Our Insignificance & Yin Yang - Tibet, poems by Carol Carpenter

    Our Insignificance

    I capture this rectangle
    of black and white,
    as if it can be framed
    by my Instamatic camera.
    I freeze surface scenes
    but not what's below,
    not what the next moment holds,
    not what develops in the acid bath.

    A ship may sail on land
    if I double expose a frame.
    A businessman may strut the sky.
    Once I juxtaposed a city on a sea.
    When I blink, the city sinks
    and lands on sand. Yes, I am
    a magician of motion
    when the shutter clicks.

    I shoot a strand of hair, a blade of grass, a handful of air. Life wiggles there.
    I see it move.
    I wave my wand,
    chant an age-old spell.
    All is frozen
    when I push the button down.
    I airbrush out the flaws,
    blow up what I want.
    Now you see it.
    Now you don't.

    No, I won't tell you secrets
    of my tricks. I won't
    disillusion you about clean,
    uncluttered places I have been.
    I have also watched the rush
    as city feet crack concrete walks.
    We embrace the magic of open space.
    We clench our fists
    when we recognize
    our own insignificance.

    Yin Yang - Tibet

    I make my pilgrimage to Lhasa,
    cradled like a lotus flower
    in the Himalya mountains.

    Yak butter candles burn
    behind doors of monastaries,
    the smell of resurrection.

    One red-orange door fuels my passion
    for the yin-yang balance
    of Tibet's life after death.

    That closed door calls forth brown earth, blue water, yellow fire, strong winds, thin air and the consciousness of creation.

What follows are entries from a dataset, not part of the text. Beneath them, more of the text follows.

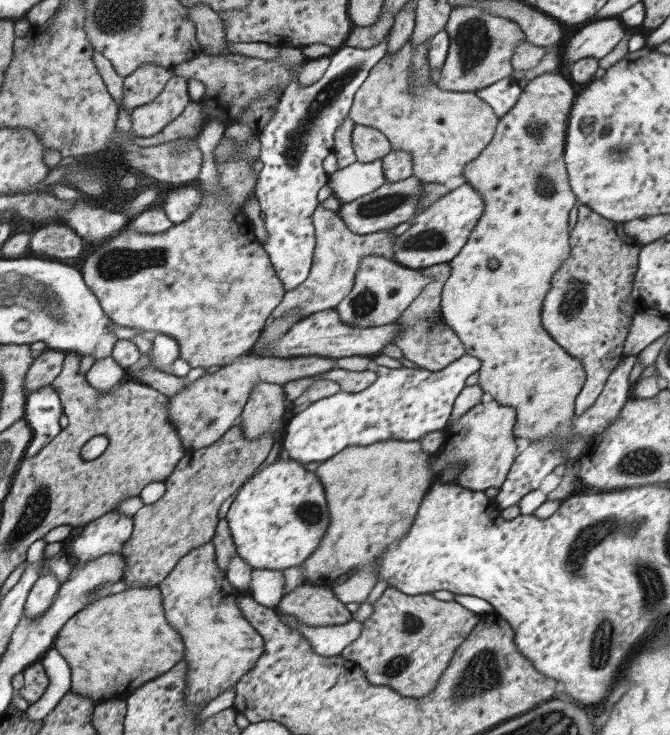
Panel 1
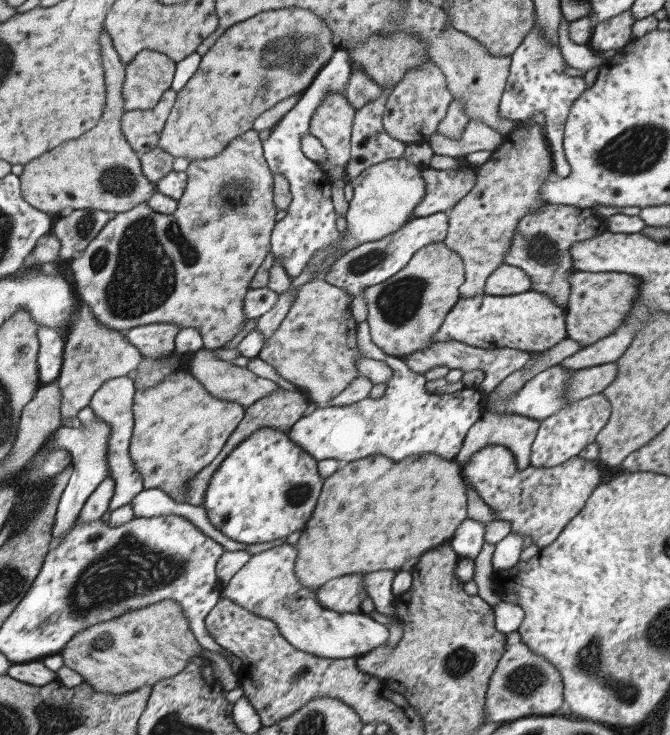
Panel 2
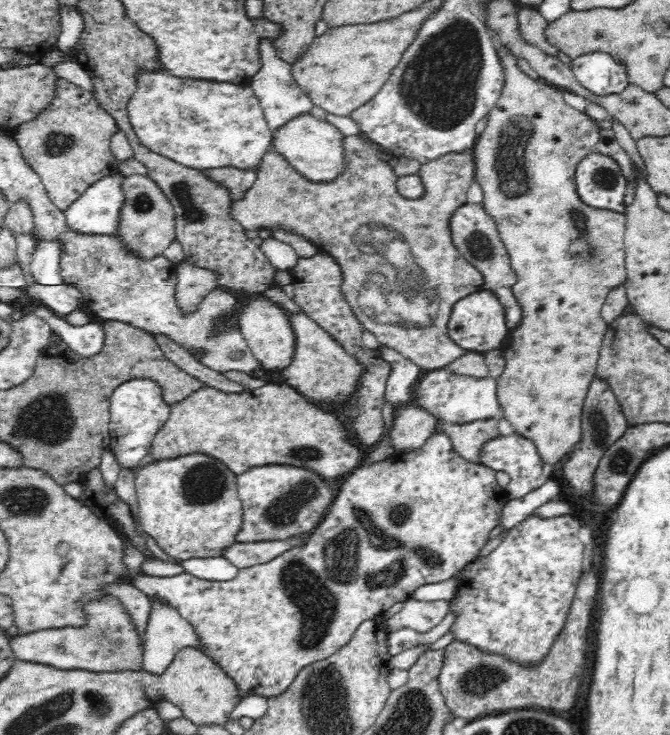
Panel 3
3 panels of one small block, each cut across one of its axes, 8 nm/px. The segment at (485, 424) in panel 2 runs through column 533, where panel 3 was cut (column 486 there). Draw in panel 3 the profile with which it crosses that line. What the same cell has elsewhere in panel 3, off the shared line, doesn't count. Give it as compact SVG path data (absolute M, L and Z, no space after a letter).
M436 420L434 432L446 434L454 446L454 450L464 456L470 462L478 462L478 452L482 452L482 444L488 438L498 436L500 432L496 430L496 424L492 420L476 420L470 424L448 424Z

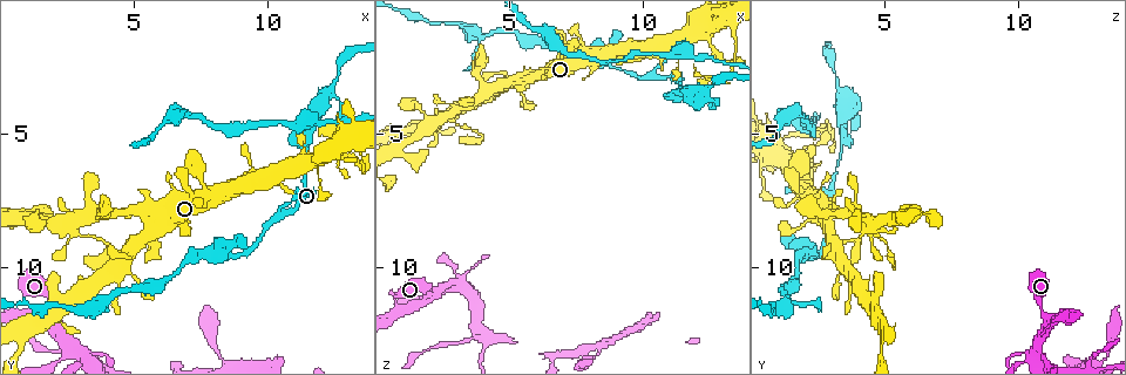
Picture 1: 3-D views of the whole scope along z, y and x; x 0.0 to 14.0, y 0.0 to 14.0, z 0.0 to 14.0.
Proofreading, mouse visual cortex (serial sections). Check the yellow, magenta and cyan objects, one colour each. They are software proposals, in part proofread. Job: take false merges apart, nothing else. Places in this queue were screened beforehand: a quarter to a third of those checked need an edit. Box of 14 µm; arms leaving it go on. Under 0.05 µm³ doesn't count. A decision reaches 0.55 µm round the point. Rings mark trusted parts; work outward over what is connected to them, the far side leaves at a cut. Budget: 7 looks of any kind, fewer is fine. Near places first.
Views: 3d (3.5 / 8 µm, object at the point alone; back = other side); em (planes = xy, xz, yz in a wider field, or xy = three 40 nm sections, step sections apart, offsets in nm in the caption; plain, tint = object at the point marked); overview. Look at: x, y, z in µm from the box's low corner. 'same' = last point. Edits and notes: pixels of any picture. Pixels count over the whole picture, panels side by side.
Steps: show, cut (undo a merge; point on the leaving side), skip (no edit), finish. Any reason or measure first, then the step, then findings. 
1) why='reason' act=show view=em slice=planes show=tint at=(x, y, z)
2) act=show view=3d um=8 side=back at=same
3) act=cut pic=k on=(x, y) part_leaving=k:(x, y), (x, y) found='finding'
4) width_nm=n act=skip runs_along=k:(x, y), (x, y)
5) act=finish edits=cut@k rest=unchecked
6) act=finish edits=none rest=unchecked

why='abrupt turn' act=show view=3d um=3.5 at=(2.8, 13.0, 10.7)

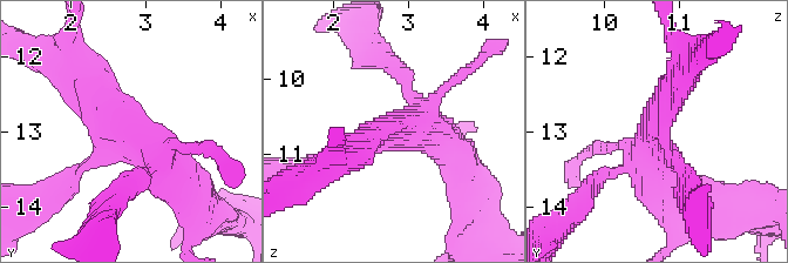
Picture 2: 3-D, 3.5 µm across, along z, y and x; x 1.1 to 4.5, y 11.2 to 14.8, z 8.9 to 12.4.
why='shape alone is not enough' act=show view=em slice=xy step=1 show=tint at=(2.80, 13.05, 10.70)

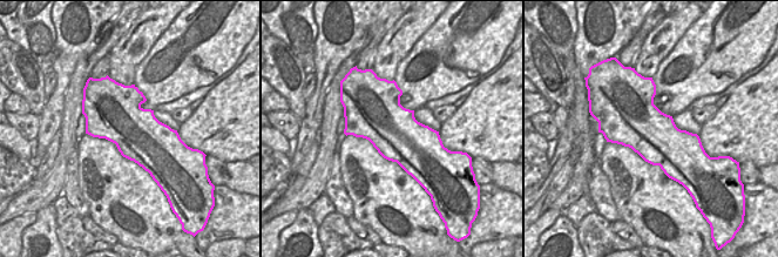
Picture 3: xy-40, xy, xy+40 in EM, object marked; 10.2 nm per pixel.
act=skip runs_along=2:(77, 75), (185, 188) found='one cell here'

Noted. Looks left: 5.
why='narrows sharply' act=show view=3d um=3.5 at=(3.1, 8.8, 4.8)

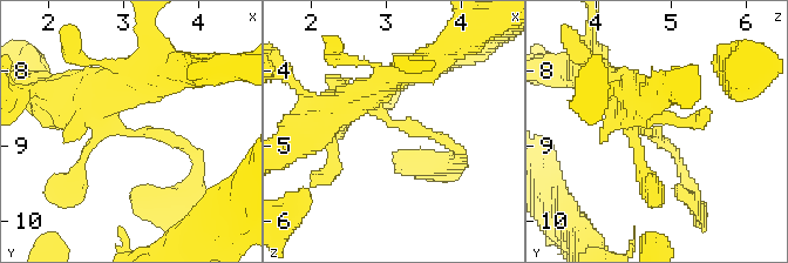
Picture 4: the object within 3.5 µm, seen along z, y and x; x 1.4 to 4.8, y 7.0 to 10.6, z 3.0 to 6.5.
act=skip runs_along=4:(106, 88), (113, 128), (181, 142), (199, 161) found='continuous, no second cell'

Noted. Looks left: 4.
why='abrupt turn' act=show view=3d um=8 side=back at=(10.5, 8.1, 2.9)

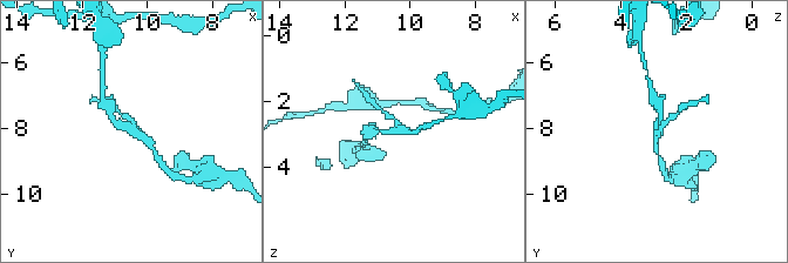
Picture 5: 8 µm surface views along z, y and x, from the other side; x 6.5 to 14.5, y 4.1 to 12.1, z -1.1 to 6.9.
act=show view=em slice=xy step=5 show=tint at=(10.6, 8.0, 2.9)

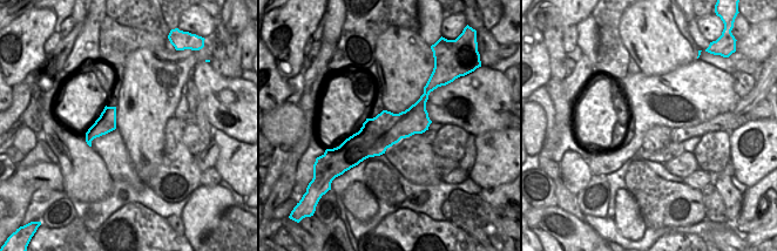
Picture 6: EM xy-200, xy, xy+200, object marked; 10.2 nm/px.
act=skip runs_along=6:(425, 96), (399, 126), (343, 148) found='continuous, no second cell'

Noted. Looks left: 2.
act=finish edits=none rest=unchecked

    My hand yearns to tug the leather strap, enter into centuries of spirits who linger behind weathered wood, waiting for me.

    Still, I hear shadow stories on wind,
    the way life was back then when Dalai Lama and all Budhists prayed for enlightenment.

    The knot of eternity is never-ending,
    even for this traveler who journeyed far enough and high enough through Tibetan doors.

    I circle this monestary three times,
    prostrate myself on the threshhold,
    plant a prayer flag for freedom.